*** Recorded data Section Begins ***

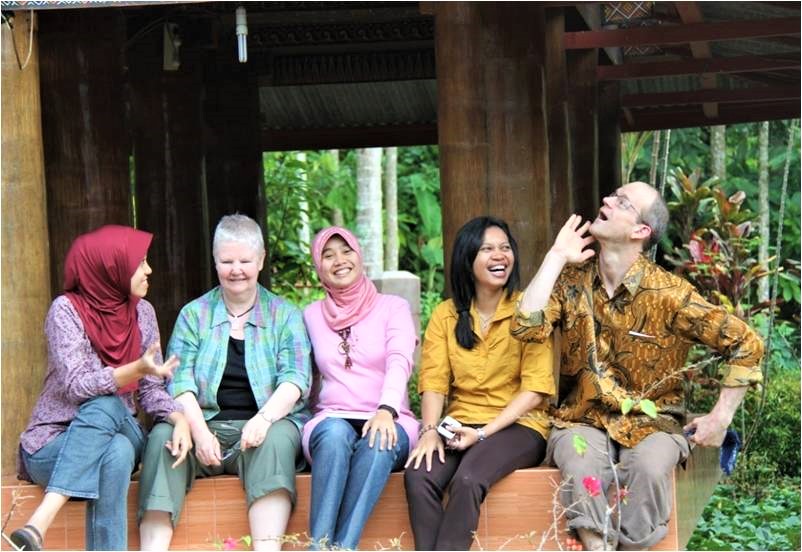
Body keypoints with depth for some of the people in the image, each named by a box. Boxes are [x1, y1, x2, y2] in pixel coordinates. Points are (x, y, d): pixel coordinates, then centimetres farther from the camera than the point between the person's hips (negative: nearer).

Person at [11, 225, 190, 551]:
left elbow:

*** Recorded data Section Ends ***

> Problem statement:
Set down every line above exactly, pictures excluded.

> Problem solution:
Body keypoints with depth for some of the people in the image, each named by a box. Boxes are [x1, y1, x2, y2] in pixel coordinates. Points are (x, y, d): pixel coordinates, then centimetres farther from the camera than the point between the person's hips (negative: nearer).

Person at [11, 225, 190, 551]:
left elbow:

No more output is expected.